The Japanese newspaper Asahi Shinbun is reporting that North Korea has been responsible for ‘cyber-raids’ which have resulted in cryptocurrency thefts totaling a staggering 2 billion in USD. The data comes from a still-to-be-published UN Security Council report on North Korea’s crypto-hacking.
This report suggests that North Korea’s crypto-hacking operation may be more organized and expansive than previously thought.
North Korea’s Elusive Hacking Team
Asahi Shinbun has retrieved a UN report which alleges that the pariah nation has conducted 35 cyber-attacks on financial institutions and cryptocurrency exchanges between December 2015 and May 2019. In total, 17 countries were targetted in a state-led effort. It is the UN Security Council’s belief that the cyber-attacks were orchestrated by the Korean People’s Army’s Reconnaissance General Bureau — the intelligence agency of the country’s armed forces.
North Korea’s crypto-obsession has been well-documented. The mysterious Bureau 121 is the country’s leading cyber-warfare agency, managing clandestine operations with six major organizations under its umbrella. The elite team of hackers which focus on cryptocurrencies have gone by many names, such as ‘APT 38,’ as part of the better-known Lazarus group. The cryptocurrency stolen by APT 38 is said to make up a large portion of North Korea’s GDP. Much of the money is funneled into DPRK’s missile program and nuclear developments, as well as funding luxury goods for Kim Jung-Un’s elite circles.
An Extensive Operation
Since 2015, the country’s elite hacking group has stolen some $2B worth of cryptocurrency. There’s also evidence that this group is now moving from attacking cryptocurrency exchanges to focusing on prominent crypto-investors. South Korean cybersecurity firm Cuvepia says that it has uncovered more than 30 cases since April 2018. However, bear in mind that most of these still go unreported. It is still unknown how vast the country’s crypto-reserves really are, but it likely measures in the tens of billions.

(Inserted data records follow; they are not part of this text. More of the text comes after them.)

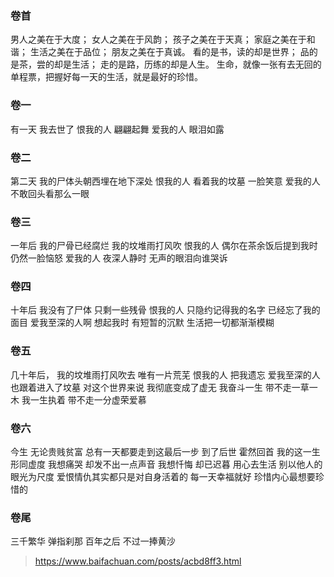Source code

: ### 卷首
男人之美在于大度；
女人之美在于风韵；
孩子之美在于天真；
家庭之美在于和谐；
生活之美在于品位；
朋友之美在于真诚。
看的是书，读的却是世界；
品的是茶，尝的却是生活；
走的是路，历练的却是人生。
生命，就像一张有去无回的单程票，把握好每一天的生活，就是最好的珍惜。

### 卷一
有一天
我去世了
恨我的人
翩翩起舞
爱我的人
眼泪如露

### 卷二
第二天
我的尸体头朝西埋在地下深处
恨我的人
看着我的坟墓
一脸笑意
爱我的人
不敢回头看那么一眼

### 卷三
一年后
我的尸骨已经腐烂
我的坟堆雨打风吹
恨我的人
偶尔在茶余饭后提到我时
仍然一脸恼怒
爱我的人
夜深人静时
无声的眼泪向谁哭诉

### 卷四
十年后
我没有了尸体
只剩一些残骨
恨我的人
只隐约记得我的名字
已经忘了我的面目
爱我至深的人啊
想起我时
有短暂的沉默
生活把一切都渐渐模糊

### 卷五
几十年后，
我的坟堆雨打风吹去
唯有一片荒芜
恨我的人
把我遗忘
爱我至深的人
也跟着进入了坟墓
对这个世界来说
我彻底变成了虚无
我奋斗一生
带不走一草一木
我一生执着
带不走一分虚荣爱慕

### 卷六
今生
无论贵贱贫富
总有一天都要走到这最后一步
到了后世
霍然回首
我的这一生
形同虚度
我想痛哭
却发不出一点声音
我想忏悔
却已迟暮
用心去生活
别以他人的眼光为尺度
爱恨情仇其实都只是对自身活着的
每一天幸福就好
珍惜内心最想要珍惜的

### 卷尾
三千繁华
弹指刹那
百年之后
不过一捧黄沙


> https://www.baifachuan.com/posts/acbd8ff3.html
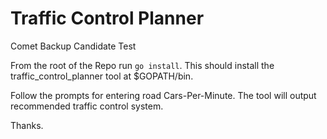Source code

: # Traffic Control Planner

Comet Backup Candidate Test

From the root of the Repo run `go install`. This should install the traffic_control_planner tool at $GOPATH/bin. 

Follow the prompts for entering road Cars-Per-Minute. The tool will output recommended traffic control system.

Thanks.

With these dealings shrouded in mystery, one should bear in mind that the $2B figure only relates to cryptocurrency thefts. It is also just as likely that the country operates its own mining operations, along with other cyber-attacks on established bank accounts. According to tech intelligence company Recorded Future, North Korea has been mining Bitcoin since at least May 2017. It is also known for breaking into South Korean computer systems and leveraging them for covert mining operations.
Despite relatively friendlier relations between North Korea and the United States as of late, this has not seemed to deter the country from engaging in these criminal activities.